Founded by Sherwood in 2005 as an ensemble-in-residence at Georgia Tech, during its heyday Sonic Generator established a reputation for exceptional concert performances and ambitious programming. In 2011, SONICpalooza, a 10-hour marathon of contemporary acoustic and electronic music performed in the lobby of the Woodruff Arts Center, ended with a mesmerizing, midnight-hour rendition by Sonic Generator of Steve Reich’s Music for 18 Musicians. A few months later, the ensemble collaborated with gloATL and ASO music director Robert Spano to stage Maa (1991), Finnish composer Kaija Saariaho’s highly adventurous, immersive, multimedia ballet. In 2012, an expanded version of Sonic Generator performed a new score composed by Argentinean Martin Matalon for Fritz Lang’s 1927 silent sci-fi film, Metropolis,, which was screened under the stars on an outside wall of the High Museum.

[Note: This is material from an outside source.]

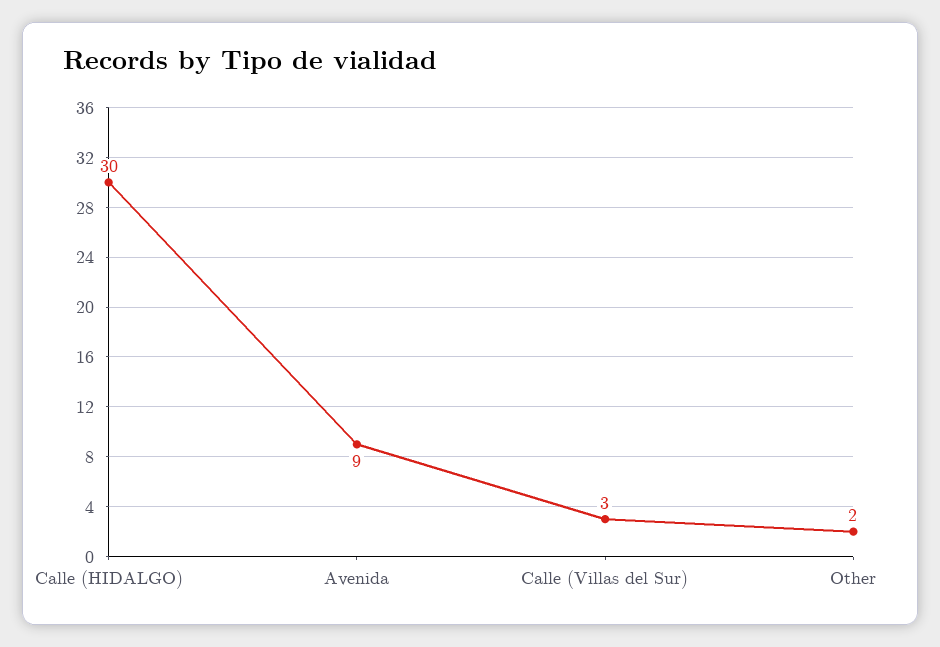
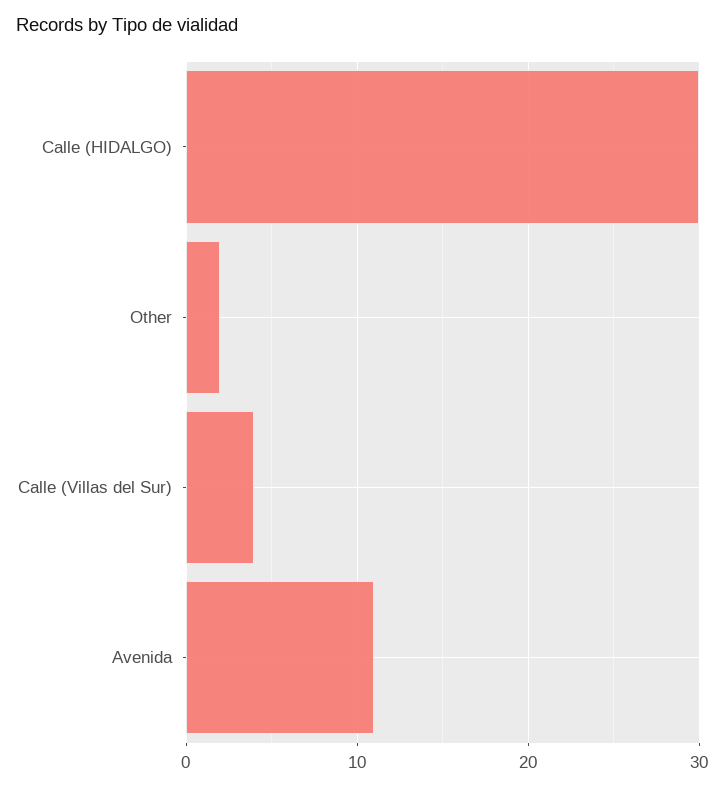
Avenida: 9 -> 11
Calle (Villas del Sur): 3 -> 4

On April 3, Sonic Generator (sans the Sherwoods) makes its long-awaited return in a collaborative program with Café Momus, a student-led Georgia Tech ensemble which focuses on combining contemporary music and theater. Previous Café Momus projects include Igor Stravinsky’s L’Histoire du Soldat and William Walton’s Façade, An Entertainment. For this performance Café Momus will be joined by members of the original Sonic Generator troupe in a performance of Arnold Schoenberg’s Opus 21. One of modern chamber music’s landmark works, the full title of this atonal composition, which premiered in Berlin in 1912, is Three Times Seven Poems from Albert Giraud’s “Pierrot Lunaire.” Most classical music enthusiasts know it as “Pierrot Lunaire” or simply “Pierrot,” a reference to the cycle of poems by Belgian poet Albert Giraud, upon which the work is based.
“We’ve been looking for ways in which Sonic Generator can continue in some shape or form,” says Chaowen Ting, director of Orchestral Studies at Georgia Tech. “‘Pierrot’ was one that everyone was most interested in doing.”
Also on the program: Violinist Grant Gilman conducts Café Momus in Erich Korngold’s String Sextet, Op. 10 (1915), while Ted Gurch, associate principal clarinetist with the ASO and Sonic Generator alumnus, leads the student ensemble in a rendition of “Autumn Music” (1995) by Jennifer Higdon. The show takes place at Georgia Tech’s West Village Dining Center.